Distinguer un trouble neurocognitif léger de la maladie d’Alzheimer : un enjeu clé du diagnostic précoce
Lors du Congrès National Alzheimer 2025, le Pr Nicolas Villain, neurologue à l’hôpital de la Pitié-Salpêtrière, apporte un éclairage précis sur la distinction entre trouble neurocognitif léger (TNL) et maladie d’Alzheimer. Une différenciation essentielle pour le pronostic, la stratégie de prise en soin et l’accès aux innovations thérapeutiques et à la recherche clinique.
Trouble neurocognitif léger et maladie d’Alzheimer : deux réalités distinctes
Le trouble neurocognitif léger correspond à un syndrome clinique, caractérisé par des performances cognitives inférieures à celles attendues pour l’âge et le niveau d’éducation du patient, sans que cela constitue en soi une maladie spécifique.
À l’inverse, la maladie d’Alzheimer est une entité clinico-biologique bien définie, associant des symptômes cliniques à des anomalies biologiques spécifiques. Distinguer ces deux situations revient donc à différencier un syndrome d’une maladie, une distinction fondamentale en médecine.

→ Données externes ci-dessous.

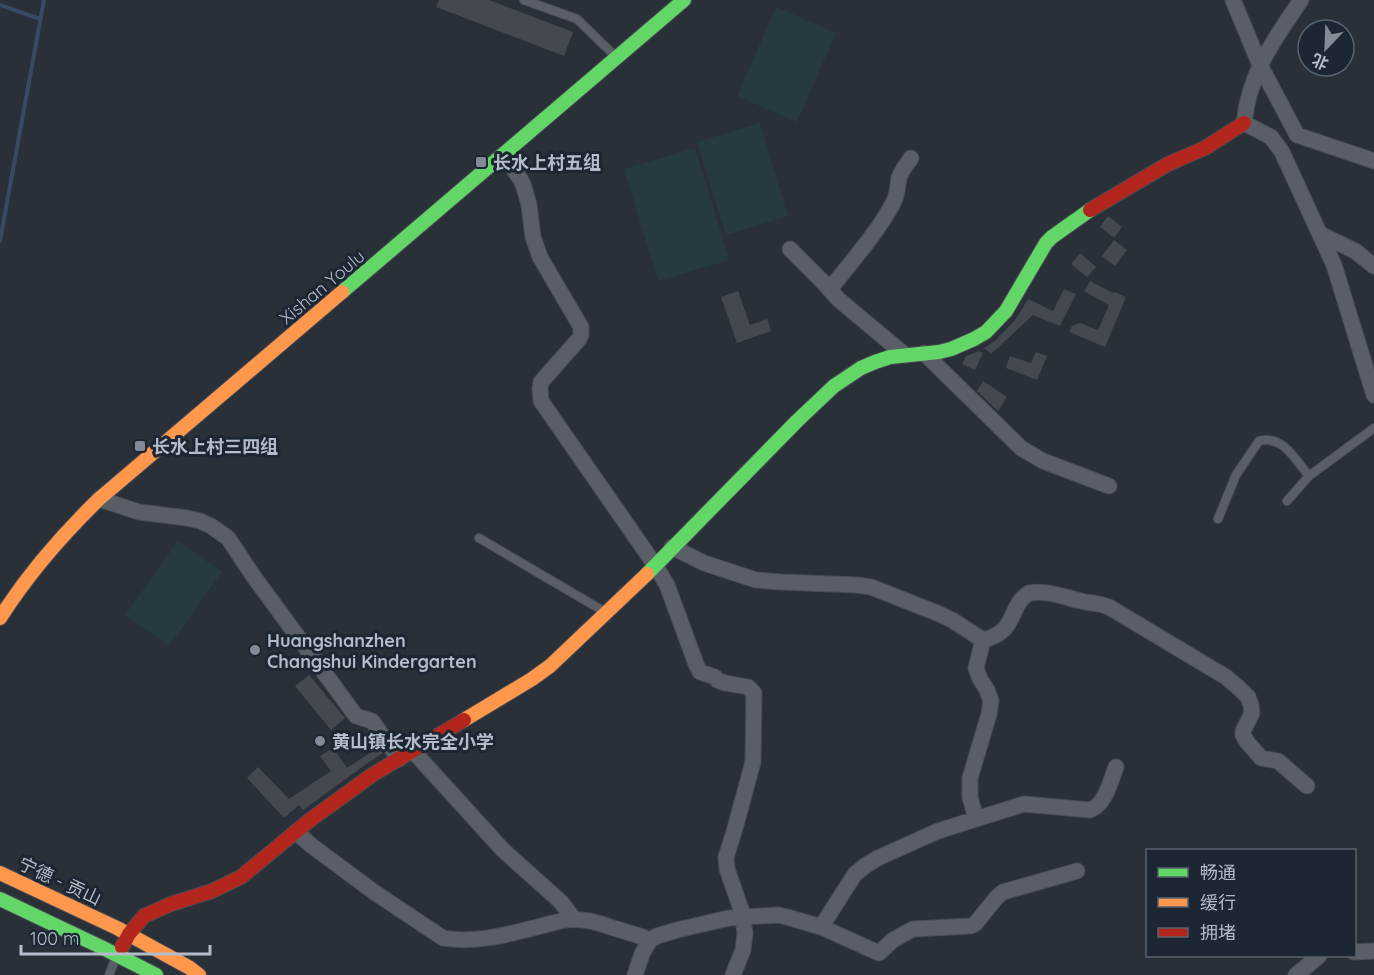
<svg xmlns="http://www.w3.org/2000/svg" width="1374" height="975" font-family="Quicksand,'Noto Sans SC',sans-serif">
	<rect width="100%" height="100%" fill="#2a3038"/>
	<path fill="#273a3e" d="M 776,7 L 836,33 L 797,122 L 737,96 Z
		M 760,123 L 788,216 L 726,235 L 697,142 Z
		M 695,148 L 729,260 L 658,281 L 624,169 Z
		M 178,541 L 222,572 L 169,646 L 125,615 Z"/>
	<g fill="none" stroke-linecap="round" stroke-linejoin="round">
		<path stroke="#384963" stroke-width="4" d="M 0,5 L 40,19
			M 0,241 L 44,0"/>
	</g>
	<path fill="#444950" d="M 439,0 L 489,0 L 573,32 L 564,56 L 436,7 Z
		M 1108,216 L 1122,227 L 1114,238 L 1100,227 Z
		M 1114,240 L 1127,250 L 1115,266 L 1102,256 Z
		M 1080,253 L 1096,267 L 1087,277 L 1071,264 Z
		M 1090,281 L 1113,293 L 1114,292 L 1126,297 L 1105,347 L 1069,332 L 1072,326 L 1080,323 L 1098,330 L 1109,305 L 1084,291 Z
		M 1064,289 L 1076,294 L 1060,326 L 1033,315 L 991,354 L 984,348 L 995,341 L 1015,320 L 1028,299 L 1053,311 Z
		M 738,291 L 750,325 L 767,319 L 771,331 L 737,343 L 721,297 Z
		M 979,351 L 983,353 L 975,370 L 962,364 L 966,356 Z
		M 1036,352 L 1047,356 L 1037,380 L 1006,368 L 1010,356 L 1031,363 Z
		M 983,381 L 1007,397 L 998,411 L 977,391 Z
		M 309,675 L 345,718 L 331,730 L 295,686 Z
		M 379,747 L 383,753 L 365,765 L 303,810 L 299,805 L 284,818 L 247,778 L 258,767 L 289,799 L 331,771 L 320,756 L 333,748 L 347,768 Z"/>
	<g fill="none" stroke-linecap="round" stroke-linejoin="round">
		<defs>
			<path id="lane" d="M 524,0 L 577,19 L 615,56
				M 1287,501 L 1309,476 L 1374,428
				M 1218,519 L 1236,475 L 1259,441 C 1283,435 1295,459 1309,476
				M 479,538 L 605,612
				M 109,975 L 115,960"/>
			<path id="street" d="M 1233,0 L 1260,65 L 1297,135 L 1374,161
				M 1301,0 C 1274,40 1249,73 1244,123 L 1271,137 L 1282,152 L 1334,265 L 1374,395
				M 504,155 L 521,180 L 524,187 L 529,205 L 533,237 L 540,257 L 581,327 L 581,335 L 579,339 L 541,382 L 540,389 L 541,401 L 655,565 L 667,585 L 696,664 L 700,672 L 715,677 L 717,680 L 725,683 L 748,687 L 754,693 L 753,762 L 734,832 L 726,857 L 727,869 L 742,912 L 745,933 L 743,950 L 733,975
				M 1320,234 L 1355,251 L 1374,266
				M 790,249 L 823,282 L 838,299 L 905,355
				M 830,289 C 851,262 875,236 892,205 C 898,195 897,189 899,178 C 901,171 907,164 911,158
				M 924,353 L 1021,448 L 1043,461 L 1109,486
				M 99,499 L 139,512 L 187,518 L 200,521 L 211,526 L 228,538 L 254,577 L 356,716 L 372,721 L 399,759
				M 672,547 L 704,563 L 756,580 L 781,582 L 857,585 L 871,587 L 937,613 L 952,620 L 983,640 C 1019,631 1007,607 1029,593 C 1048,590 1063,597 1081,601 C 1092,604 1097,602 1109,607 L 1226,677 L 1239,688 L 1248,697 L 1251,705 L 1252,713 L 1243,731 L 1243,735 L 1247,742 L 1261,758 L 1278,761 L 1307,786
				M 413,751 L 503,850 L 561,902 L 574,919
				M 976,819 L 970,797 L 970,778 L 989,714 L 991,701 L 987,690 L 980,679 L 976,668 L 983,640
				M 296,832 L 312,846 L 374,892 L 443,938 C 483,945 526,929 565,920 C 586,918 598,923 617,929 C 629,933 639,935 650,940
				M 821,927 L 855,874 L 865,866 L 878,858 L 938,831 L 1024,804 L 1090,810 C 1106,804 1110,782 1116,767
				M 1354,952 L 1374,951
				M 635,975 L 642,954 L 650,940 L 657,936 L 677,930 L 729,918 L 778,915 L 787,917 L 821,927 L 879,953 L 893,940 L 913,929 L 971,926 L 975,924 L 997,897 L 1003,892 L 1077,871
				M 1296,975 L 1319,956"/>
			<path id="fast" d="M 342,292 L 684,0
				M 647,574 L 797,421 L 834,386 L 861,368 L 875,362 L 890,357 L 939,352 L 951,349 L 974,339 L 986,332 L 1006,311 L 1046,243 L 1052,237 L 1090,210
				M 0,899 L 101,947 L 156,975"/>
			<path id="slow" d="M 0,618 C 28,574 62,535 99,499 L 342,292
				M 464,720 L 532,679 L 550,666 L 647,574
				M 0,873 L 117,928 L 190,968 L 199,975"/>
			<path id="jam" d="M 1090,210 L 1168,164 L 1205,148 L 1244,123
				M 122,947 L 129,934 L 144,916 L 171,904 L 212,891 L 241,877 L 310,820 L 372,775 L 464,720"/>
		</defs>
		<use href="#lane" stroke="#484c53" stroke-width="10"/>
		<use href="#street" stroke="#484c53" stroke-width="17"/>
		<use href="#fast" stroke="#484c53" stroke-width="16"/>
		<use href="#slow" stroke="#484c53" stroke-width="16"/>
		<use href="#jam" stroke="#484c53" stroke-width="16"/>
		<use href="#lane" stroke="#5a5e66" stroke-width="8"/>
		<use href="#street" stroke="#5a5e66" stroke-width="15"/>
		<use href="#fast" stroke="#63d668" stroke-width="14"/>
		<use href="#slow" stroke="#ff974d" stroke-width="14"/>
		<use href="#jam" stroke="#b3261e" stroke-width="14"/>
	</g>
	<g fill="#848b96" stroke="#1d2633" stroke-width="2">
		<rect x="475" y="156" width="12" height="12" rx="3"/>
		<rect x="134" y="440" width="12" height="12" rx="3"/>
		<circle cx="255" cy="650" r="6"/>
		<circle cx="320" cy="741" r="6"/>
	</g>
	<g text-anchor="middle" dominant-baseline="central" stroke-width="6" stroke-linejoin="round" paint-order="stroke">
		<g font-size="18" font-weight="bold" fill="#b4bcc9" stroke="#1d2633" text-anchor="start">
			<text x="493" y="162">长水上村五组</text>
			<text x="152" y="446">长水上村三四组</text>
			<text x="267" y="640">Huangshanzhen<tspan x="267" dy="21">Changshui Kindergarten</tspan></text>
			<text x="332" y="741">黄山镇长水完全小学</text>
		</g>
		<g font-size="18" fill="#b4bcc9" stroke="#1d2633">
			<text transform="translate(322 287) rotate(-40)">Xishan Youlu</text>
			<text transform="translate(60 881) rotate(25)">宁德 - 贡山</text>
		</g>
	</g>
	<rect x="1146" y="849" width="210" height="108" fill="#1d2633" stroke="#59626f" stroke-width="1.5"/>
	<rect x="1158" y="868" width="30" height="9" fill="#63d668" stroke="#59626f" stroke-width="1.5"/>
	<text x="1200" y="879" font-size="18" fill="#b4bcc9">畅通</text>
	<rect x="1158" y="898" width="30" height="9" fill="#ff974d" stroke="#59626f" stroke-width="1.5"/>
	<text x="1200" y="909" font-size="18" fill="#b4bcc9">缓行</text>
	<rect x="1158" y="928" width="30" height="9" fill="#b3261e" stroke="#59626f" stroke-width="1.5"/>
	<text x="1200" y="939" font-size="18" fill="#b4bcc9">拥堵</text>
	<g transform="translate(1326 48) rotate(203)"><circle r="28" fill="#1d2633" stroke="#59626f" stroke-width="1.5"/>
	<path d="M0-4.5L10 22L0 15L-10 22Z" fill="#848b96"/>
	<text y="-9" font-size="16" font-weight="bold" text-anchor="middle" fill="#b4bcc9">北</text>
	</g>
	<path d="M21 945v9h189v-9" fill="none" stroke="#b4bcc9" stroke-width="3"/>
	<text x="30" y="945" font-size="18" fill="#b4bcc9" stroke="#1d2633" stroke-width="4.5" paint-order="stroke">100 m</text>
</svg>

Pourquoi cette distinction est-elle essentielle ?
Si un diagnostic étiologique n’est pas toujours indispensable en pratique clinique, il prend ici toute son importance.
Le pronostic des patients atteints de maladie d’Alzheimer est globalement plus défavorable que celui des patients présentant un trouble neurocognitif léger.
Cette distinction permet également :
-
d’adapter plus précocement la prise en charge,
-
d’optimiser le suivi et la prévention des complications,
-
de mieux informer les patients et leurs proches,
-
et de faciliter l’inclusion dans les essais cliniques, aujourd’hui centraux dans la recherche sur la maladie d’Alzheimer.
Comment établir le diagnostic en pratique clinique ?
En 2025, le diagnostic repose sur une approche clinico-biologique intégrée.
Il s’agit d’abord d’identifier et de phénotyper le trouble neurocognitif : atteinte amnésique, langagière, neurovisuelle, ou autre profil cognitif.
Cette analyse clinique est ensuite associée à l’interprétation de biomarqueurs spécifiques, notamment :
-
les biomarqueurs du liquide cérébrospinal,
-
la TEP amyloïde.
La combinaison de ces données permet d’aboutir à un diagnostic de maladie d’Alzheimer biologiquement confirmé, étape clé pour une prise en charge adaptée et anticipée.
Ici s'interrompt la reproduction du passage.